Install datasight¶

datasight is distributed as a Python CLI on PyPI. The recommended installer is uv, which handles Python version management and installs datasight as a global tool. If you already have a Python toolchain you prefer, pip works too.

uv (recommended)pip

# Install uv (one-time — see https://docs.astral.sh/uv/getting-started/installation/)
curl -LsSf https://astral.sh/uv/install.sh | sh

# Install datasight
uv tool install datasight

pip install --user datasight

Both options include support for DuckDB, SQLite, PostgreSQL, and all AI providers (Anthropic, OpenAI, GitHub Models, Ollama) — no extra packages needed.

Configure an AI provider¶

datasight needs an AI provider to translate your questions into SQL. If you're choosing for the first time, start with Anthropic — it's the default, the models are good, and you can get a key in about two minutes. GitHub Models is a free alternative if you have a GitHub account.

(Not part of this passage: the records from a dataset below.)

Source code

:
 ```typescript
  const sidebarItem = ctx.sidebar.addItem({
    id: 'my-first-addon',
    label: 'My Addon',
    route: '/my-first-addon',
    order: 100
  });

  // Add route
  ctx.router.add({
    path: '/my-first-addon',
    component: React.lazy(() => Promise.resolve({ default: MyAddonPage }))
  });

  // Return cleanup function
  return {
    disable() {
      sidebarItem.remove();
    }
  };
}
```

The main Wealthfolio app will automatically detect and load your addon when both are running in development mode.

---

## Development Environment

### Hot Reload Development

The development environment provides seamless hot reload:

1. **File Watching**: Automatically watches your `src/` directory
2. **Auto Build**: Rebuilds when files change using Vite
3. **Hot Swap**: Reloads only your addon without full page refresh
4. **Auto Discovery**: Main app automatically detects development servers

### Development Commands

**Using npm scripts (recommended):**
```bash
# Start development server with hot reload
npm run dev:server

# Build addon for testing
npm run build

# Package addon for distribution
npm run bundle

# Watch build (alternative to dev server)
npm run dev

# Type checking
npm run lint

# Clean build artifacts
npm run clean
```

Run datasight config init to create a shared credentials file that every project on this machine will pick up automatically:

datasight config init
# Creates ~/.config/datasight/.env — edit it to add your key

Alternatively, paste the key directly into a project's .env file instead.

Anthropic (recommended starting point)OpenAIGitHub Models (free tier)Ollama (local, no API key)

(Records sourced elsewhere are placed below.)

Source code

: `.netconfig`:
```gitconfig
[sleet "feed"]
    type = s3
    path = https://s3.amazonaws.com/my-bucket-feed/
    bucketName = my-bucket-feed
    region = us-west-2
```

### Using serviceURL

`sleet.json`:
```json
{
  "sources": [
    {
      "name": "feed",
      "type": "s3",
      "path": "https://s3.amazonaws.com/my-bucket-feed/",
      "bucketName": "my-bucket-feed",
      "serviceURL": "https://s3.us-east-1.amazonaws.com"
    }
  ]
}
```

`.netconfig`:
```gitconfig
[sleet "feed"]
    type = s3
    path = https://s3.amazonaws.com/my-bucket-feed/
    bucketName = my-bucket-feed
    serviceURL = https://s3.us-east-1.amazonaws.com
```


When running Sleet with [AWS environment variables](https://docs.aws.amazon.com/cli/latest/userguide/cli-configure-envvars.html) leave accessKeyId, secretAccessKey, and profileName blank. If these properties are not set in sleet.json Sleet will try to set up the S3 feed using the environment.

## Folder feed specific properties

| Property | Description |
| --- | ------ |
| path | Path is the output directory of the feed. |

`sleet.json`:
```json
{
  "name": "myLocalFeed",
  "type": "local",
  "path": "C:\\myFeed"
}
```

Go to console.anthropic.com → API Keys → Create Key.
Copy the key (starts with sk-ant-).
Add it to your .env:

ANTHROPIC_API_KEY=sk-ant-...

No other settings are needed — anthropic is the default provider and Claude Haiku is the default model, which handles SQL generation well at low cost.

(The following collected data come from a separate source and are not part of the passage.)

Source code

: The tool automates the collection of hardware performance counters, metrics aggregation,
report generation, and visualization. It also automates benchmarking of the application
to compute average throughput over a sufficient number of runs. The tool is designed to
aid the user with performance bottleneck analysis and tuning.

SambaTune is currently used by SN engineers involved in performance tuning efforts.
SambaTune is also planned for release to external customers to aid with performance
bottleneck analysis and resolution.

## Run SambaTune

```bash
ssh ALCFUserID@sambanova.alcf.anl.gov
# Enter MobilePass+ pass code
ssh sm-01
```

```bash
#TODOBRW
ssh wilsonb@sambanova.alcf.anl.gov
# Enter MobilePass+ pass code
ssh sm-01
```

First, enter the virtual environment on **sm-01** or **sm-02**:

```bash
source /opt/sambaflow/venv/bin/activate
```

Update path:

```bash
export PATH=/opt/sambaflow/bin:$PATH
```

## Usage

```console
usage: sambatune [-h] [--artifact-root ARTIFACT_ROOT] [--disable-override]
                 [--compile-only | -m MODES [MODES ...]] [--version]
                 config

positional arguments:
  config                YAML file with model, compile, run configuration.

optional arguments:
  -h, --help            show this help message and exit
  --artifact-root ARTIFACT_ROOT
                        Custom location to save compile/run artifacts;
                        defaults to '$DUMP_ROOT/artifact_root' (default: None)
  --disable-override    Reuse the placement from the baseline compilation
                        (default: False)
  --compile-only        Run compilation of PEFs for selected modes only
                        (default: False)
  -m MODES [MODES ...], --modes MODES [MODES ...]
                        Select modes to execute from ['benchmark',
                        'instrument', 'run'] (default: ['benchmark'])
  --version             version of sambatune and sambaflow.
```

Anthropic accounts require a payment method

New accounts come with trial credit, but you'll need to add a payment method before that runs out. If you'd rather skip billing entirely, see GitHub Models below — it's free with just a GitHub account.

LLM_PROVIDER=openai
OPENAI_API_KEY=sk-...
OPENAI_MODEL=gpt-4o-mini

For Azure OpenAI or a corporate gateway, also set OPENAI_BASE_URL.

GitHub Models provides free access to GPT and other models using your GitHub account — no billing setup required.

LLM_PROVIDER=github
GITHUB_TOKEN=ghp_...
GITHUB_MODELS_MODEL=gpt-4o

To get a GITHUB_TOKEN:

GitHub CLI (quickest): run gh auth token and paste the output.
Personal access token: go to GitHub → Settings → Developer settings → Personal access tokens → Fine-grained tokens → Generate new token. Grant the Models: read account permission. Classic tokens do not work.

Free tier context limit

GitHub Models caps requests at 8,000 tokens. Databases with more than ~20 tables can exceed this. If you hit "request too large" errors, see Limit schema sent to the LLM.

Ollama runs AI models on your own hardware — nothing leaves your machine and there's no per-query cost. Use it when data sensitivity or offline use requires it; for most users, a hosted provider gives better results with less setup.

Install Ollama, then pull a tool-calling model:

ollama pull qwen2.5:7b

Then configure .env:

LLM_PROVIDER=ollama
OLLAMA_MODEL=qwen2.5:7b

qwen2.5:7b works well for CLI queries (datasight ask) and is the safest cross-platform default — it uses ~2 GB resident on Apple Silicon, so it fits even on 16 GB Macs. For the web UI with chart generation, qwen2.5:14b handles the more complex interactions better. On Apple Silicon with 48 GB+ of unified memory, qwen3.6:35b-a3b-coding-mxfp8 produces noticeably richer answers with comparable decode speed (sparse MoE). See Choosing an AI provider for measured per-model memory footprints and Apple-Silicon-specific guidance.

See the Configuration reference for every supported variable.

PNG chart export

datasight ask --chart-format png needs the optional export extra. Reinstall with uv tool install "datasight[export]" or pip install --user "datasight[export]". The web UI does not need it.